Dreams of Reality

In my mind it’s difficult to understand what’s real and what’s fake. My dreams are so vivid and alive that they feel real, but they’re not. And in my mind, what’s real is just a routine that I have to do on a daily basis. Like my dream about being a witch with magical powers like talking to the dead. Now that was a crazy dream, its not like I could fly or anything, it was just weird. I’ve also had a dream where I could control almost 100% of my brain, although a normal human can only control 10%. I felt pretty powerful about the whole idea. But I don’t feel real, I feel like a dream. My dreams and my reality are so mixed up together that It’s difficult for even me to realize what’s real and what’s not. If you don’t understand my mind, don’t feel alone. Neither do I.

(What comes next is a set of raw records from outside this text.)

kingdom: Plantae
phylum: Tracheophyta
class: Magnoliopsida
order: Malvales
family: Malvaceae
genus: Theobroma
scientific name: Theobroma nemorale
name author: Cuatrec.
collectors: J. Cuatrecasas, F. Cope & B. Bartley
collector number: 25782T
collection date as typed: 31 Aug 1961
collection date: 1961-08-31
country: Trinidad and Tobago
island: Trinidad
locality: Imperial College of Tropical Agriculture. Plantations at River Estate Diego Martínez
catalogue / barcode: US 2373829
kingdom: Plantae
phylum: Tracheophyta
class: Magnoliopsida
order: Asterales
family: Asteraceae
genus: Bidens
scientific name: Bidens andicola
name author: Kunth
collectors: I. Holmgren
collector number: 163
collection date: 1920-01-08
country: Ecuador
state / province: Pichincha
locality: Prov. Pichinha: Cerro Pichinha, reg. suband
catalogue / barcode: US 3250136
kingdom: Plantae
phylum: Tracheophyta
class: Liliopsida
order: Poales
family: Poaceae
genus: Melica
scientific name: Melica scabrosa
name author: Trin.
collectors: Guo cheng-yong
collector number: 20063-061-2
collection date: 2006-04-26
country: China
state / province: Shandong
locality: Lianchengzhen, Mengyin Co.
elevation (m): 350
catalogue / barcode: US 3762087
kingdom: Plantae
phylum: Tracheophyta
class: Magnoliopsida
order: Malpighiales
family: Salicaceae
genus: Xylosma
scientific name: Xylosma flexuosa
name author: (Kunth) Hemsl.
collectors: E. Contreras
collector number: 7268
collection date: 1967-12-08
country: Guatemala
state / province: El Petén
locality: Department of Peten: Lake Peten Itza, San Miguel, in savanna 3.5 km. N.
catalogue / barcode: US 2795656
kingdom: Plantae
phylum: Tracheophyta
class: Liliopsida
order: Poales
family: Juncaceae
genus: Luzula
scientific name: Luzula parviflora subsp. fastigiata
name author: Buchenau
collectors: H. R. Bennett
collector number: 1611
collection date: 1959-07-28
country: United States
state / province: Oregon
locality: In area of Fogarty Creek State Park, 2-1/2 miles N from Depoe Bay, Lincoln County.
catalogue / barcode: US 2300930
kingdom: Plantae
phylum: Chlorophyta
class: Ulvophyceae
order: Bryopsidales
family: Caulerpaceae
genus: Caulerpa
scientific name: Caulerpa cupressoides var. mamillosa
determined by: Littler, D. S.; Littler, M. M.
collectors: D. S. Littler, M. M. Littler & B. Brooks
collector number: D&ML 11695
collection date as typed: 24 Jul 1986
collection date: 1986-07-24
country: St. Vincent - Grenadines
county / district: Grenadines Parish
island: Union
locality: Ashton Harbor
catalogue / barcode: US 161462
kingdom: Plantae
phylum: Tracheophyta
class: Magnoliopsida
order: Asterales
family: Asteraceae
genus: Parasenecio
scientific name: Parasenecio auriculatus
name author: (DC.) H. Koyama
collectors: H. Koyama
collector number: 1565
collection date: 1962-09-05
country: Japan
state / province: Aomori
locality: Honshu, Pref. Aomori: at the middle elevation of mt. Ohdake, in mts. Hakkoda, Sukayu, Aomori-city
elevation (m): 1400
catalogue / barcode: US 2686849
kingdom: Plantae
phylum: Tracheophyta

My dreams are never true, but I wish they were. My reality is not the way I want it, but it never will be. I have written many times about dreams and reality. I’ve never really shared my stories though because they didn’t make sense to me. I wish I could find a balance and understand what’s really going on inside my mind. I can’t seem to find control over my dreams or my reality. Thinking, believing, doing, saying: there is no control. I don’t know if I have control over anything. If I did have control it would be different. People tell me to “not do this” and “not do that” and “think before you act.” But I can’t.

You ask me who I am, I say “ I don’t know”, because I really don’t. Maybe it’s a mental disorder, maybe it’s an emotional disorder, or maybe I’m not me. Crazy thing to think about. Not knowing who you are. I can dream about something and believe it really happened or that I really did it. Also something can be real and I won’t remember it, I won’t believe it. I want my mind to be able to comprehend what’s real and what’s fake. Am I crazy? Doubtful. I just don’t know the difference between dreams and reality. Not knowing or just not caring to see the difference. If you can figure out what’s a dream and what’s reality, let me know.